During the two days it was closed, museum management, its doctor and staff representatives met to discuss possible safety measures that would help employees feel comfortable with being around the over 30,000 daily visitors, according to The New York Times. Some suggestions from the employee union — such as cutting the number of visitors in half — were rejected. Their request for museum-provided gloves and face masks was also turned down, but they agreed to distribute small bottles of hand sanitizer.
The staff will also no longer be required to move around the Salle des États, the area that contains the museum’s most popular painting, the Mona Lisa. Typically, staffers walk around the room to break up crowds and make sure people aren’t pausing in front of the painting for too long.
But Christian Galani, the employee union representative, was concerned that the measures, especially in the Salle des États, was not enough.
“The problem is that once the room is full of people, I don’t see how agents could not be exposed to the virus,” he told the Times. “At some point we will probably have to regulate the number of visitors in the room.”
France currently has 285 confirmed cases of the new coronavirus, and four people have died.
“We are very worried because we have visitors from everywhere,” Andre Sacristin, a Louvre employee and union representative, told The Associated Press on Sunday. “The risk is very, very, very great.”
He said that staffers also expressed concern over Italian museum workers who were visiting to collect works by Leonardo da Vinci that were loaned to the Louvre for a special exhibition.
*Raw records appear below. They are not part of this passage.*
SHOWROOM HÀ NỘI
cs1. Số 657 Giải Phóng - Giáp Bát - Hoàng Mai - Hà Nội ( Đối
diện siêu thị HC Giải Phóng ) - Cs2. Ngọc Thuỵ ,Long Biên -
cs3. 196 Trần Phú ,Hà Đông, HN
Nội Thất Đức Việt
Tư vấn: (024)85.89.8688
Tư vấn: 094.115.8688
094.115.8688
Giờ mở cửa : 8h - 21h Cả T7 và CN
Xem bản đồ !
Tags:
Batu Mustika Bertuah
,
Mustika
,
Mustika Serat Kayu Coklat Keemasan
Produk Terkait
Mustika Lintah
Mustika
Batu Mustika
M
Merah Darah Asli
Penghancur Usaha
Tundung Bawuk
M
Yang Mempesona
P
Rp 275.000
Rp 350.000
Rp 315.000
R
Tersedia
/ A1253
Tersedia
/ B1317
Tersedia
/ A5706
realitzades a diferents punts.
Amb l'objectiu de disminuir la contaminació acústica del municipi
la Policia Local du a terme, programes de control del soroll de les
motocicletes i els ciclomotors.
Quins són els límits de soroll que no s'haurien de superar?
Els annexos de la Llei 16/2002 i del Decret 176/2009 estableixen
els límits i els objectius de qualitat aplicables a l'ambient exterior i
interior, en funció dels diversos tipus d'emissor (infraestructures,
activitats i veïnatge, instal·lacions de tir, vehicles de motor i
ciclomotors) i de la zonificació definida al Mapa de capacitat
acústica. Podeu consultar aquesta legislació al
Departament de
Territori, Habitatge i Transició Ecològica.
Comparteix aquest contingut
Italy has been the hardest-hit country in Europe so far, with over 3,000 cases and 107 deaths as of March 4.
The Louvre hasn’t currently reported any cases of the deadly disease among its 2,300 workers, but Sacristin said “it’s only a question of time.”
The museum is issuing refunds to everyone who purchased an entry ticket ahead of time.
The decision to close down the Louvre came after the French government decided to ban indoor public gatherings of more than 5,000 people on Saturday in an attempt to contain the virus.
As of Monday, coronavirus has spread to 77 countries with over 95,000 people infected. The global death toll has surpassed 3,000.
Outside of the virus’s epicenter in Wuhan, China, South Korea has reported the second-highest national caseload of 5,621 infected and 35 deaths. It’s followed by Italy with its over 3,000 confirmed cases, while Iran surpassed 2,900, with 92 deaths
In the U.S., cases of the deadly disease climbed to 129 on Wednesday, with 11 deaths. All but one of the deaths occurred in Washington state — the latest death came in California, marking the first in the state.
Additionally, health officials in the United States are discovering more cases with unknown origins, meaning those infected did not have any recent history of travel. This is raising concerns that the disease is now spreading through community transmission.
Per the Centers for Disease Control and Prevention, “preliminary information” about the rapidly spreading virus shows that “the potential public health threat posed by COVID-19 is very high” to the United States.
To prevent the spread of the virus, the agency urges the public to maintain basic forms of hygiene including careful hand washing, avoiding touching the face, moving away from people who are coughing or sneezing and staying home at signs of illness.